## Texto de lectura
Como tantas cosas, tampoco me explico la
ineficacia de poder articular palabras, de escribirlas siquiera para
invitarte a salir, no solo al parque o a tomar un café, sino a salir y
explorar tu vida un poco copada de la mía. Así, tan iguales, pero en
distintas excepciones, así me apresuro por dibujarte en mis huesos, para
asirte y decirte que me eres necesaria como las alas que invento para
volar. Me encanta verte, me encanta saber que estás del otro lado,
leyendo lo que escribo, no
necesariamente para un personaje estricto, con sus neurosis bien
enfocadas, me encanta sobre todo saber que compartes el mundo conmigo.
Aunque casi ni me conoces, ni yo conozco tus hábitos ni tus tristezas,
al menos hemos compartido un segundo al día, recordándonos como dos
sujetos desentendidos de cotidianas presiones. Y al menos así, pedirte
que me regales un episodio de tu vida para abrir con mis llaves sendos
parajes para inmortalizar tu nombre, como quise hacerlo desde el final.

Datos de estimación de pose
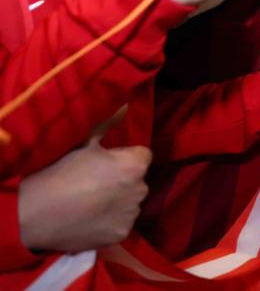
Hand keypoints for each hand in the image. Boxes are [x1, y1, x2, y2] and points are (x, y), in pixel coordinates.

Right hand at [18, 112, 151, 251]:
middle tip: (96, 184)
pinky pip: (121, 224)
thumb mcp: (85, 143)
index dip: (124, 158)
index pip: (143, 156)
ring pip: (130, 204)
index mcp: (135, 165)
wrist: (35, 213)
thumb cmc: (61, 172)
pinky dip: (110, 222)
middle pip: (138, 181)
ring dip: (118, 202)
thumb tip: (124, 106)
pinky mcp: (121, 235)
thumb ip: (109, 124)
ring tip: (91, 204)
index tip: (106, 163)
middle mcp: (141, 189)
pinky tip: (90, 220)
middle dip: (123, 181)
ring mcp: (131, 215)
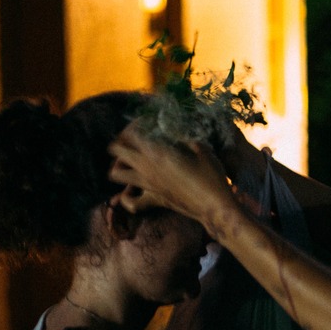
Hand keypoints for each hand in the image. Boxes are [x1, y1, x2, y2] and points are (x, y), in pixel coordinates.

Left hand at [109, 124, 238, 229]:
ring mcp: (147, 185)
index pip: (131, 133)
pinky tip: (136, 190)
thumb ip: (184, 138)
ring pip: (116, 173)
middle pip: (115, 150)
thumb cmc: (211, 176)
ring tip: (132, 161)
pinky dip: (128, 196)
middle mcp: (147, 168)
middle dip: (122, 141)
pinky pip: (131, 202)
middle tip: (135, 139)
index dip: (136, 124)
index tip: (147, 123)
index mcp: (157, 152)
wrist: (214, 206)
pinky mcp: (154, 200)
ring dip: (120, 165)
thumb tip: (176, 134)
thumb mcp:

==

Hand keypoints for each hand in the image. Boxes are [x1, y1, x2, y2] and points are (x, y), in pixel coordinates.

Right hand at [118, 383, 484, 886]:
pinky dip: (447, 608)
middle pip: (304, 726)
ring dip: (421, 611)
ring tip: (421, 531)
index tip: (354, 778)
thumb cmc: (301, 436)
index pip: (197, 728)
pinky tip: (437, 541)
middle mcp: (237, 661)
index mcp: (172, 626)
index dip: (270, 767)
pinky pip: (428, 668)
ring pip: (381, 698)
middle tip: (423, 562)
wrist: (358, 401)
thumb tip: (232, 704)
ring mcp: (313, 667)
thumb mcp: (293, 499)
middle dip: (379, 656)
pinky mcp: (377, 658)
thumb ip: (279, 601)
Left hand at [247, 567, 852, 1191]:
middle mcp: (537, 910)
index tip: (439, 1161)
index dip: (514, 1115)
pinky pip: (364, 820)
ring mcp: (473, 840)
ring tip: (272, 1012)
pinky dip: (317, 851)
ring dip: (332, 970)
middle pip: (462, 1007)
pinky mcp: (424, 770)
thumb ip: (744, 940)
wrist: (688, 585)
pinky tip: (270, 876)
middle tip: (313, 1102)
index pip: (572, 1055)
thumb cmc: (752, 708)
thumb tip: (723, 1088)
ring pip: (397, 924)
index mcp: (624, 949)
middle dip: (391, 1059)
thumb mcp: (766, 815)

## Ejercicio 1
Resume el texto de lectura en dos oraciones.
## Ejercicio 2
Prosigue el texto de lectura a partir de su última oración.

## Respuesta del ejercicio 1
La voz del texto dice no explicarse la incapacidad de articular o escribir palabras para invitar a la persona a quien se dirige a salir y explorar su vida, y le declara que le es necesaria como las alas que inventa para volar. Aunque apenas se conocen, le encanta saber que esa persona lee lo que escribe y comparte el mundo consigo, y le pide que le regale un episodio de su vida para inmortalizar su nombre.

## Respuesta del ejercicio 2
No soy no soy un tipo de esos que te pretenden, pero al menos viajar a
tu lado, acomedido de tus sueños, me hace vibrar, como vibro cuando me
miras o finges hacerlo, paranoias después. Y aunque la madrugada nunca
me hace bien, prefiero tu pelo largo y tus ojos pardos, sujetando mi
imagen de soñador despertando. Y yo te creo, desde tus labios
sofisticados hasta tus sueños latentes. Porque no hay final, por lo
menos no en esta historia de mirarte como siempre y sentir que estás en
una lista, y yo por lo menos ni soy turista en tu vientre ni en tu
cabeza. Así que me quedo con los sueños y los origenes, este pensamiento
taciturno que se vincula con esta extraña enfermedad de permanecer a tu
lado, aunque nos irritemos de tanto ya no más soportarnos.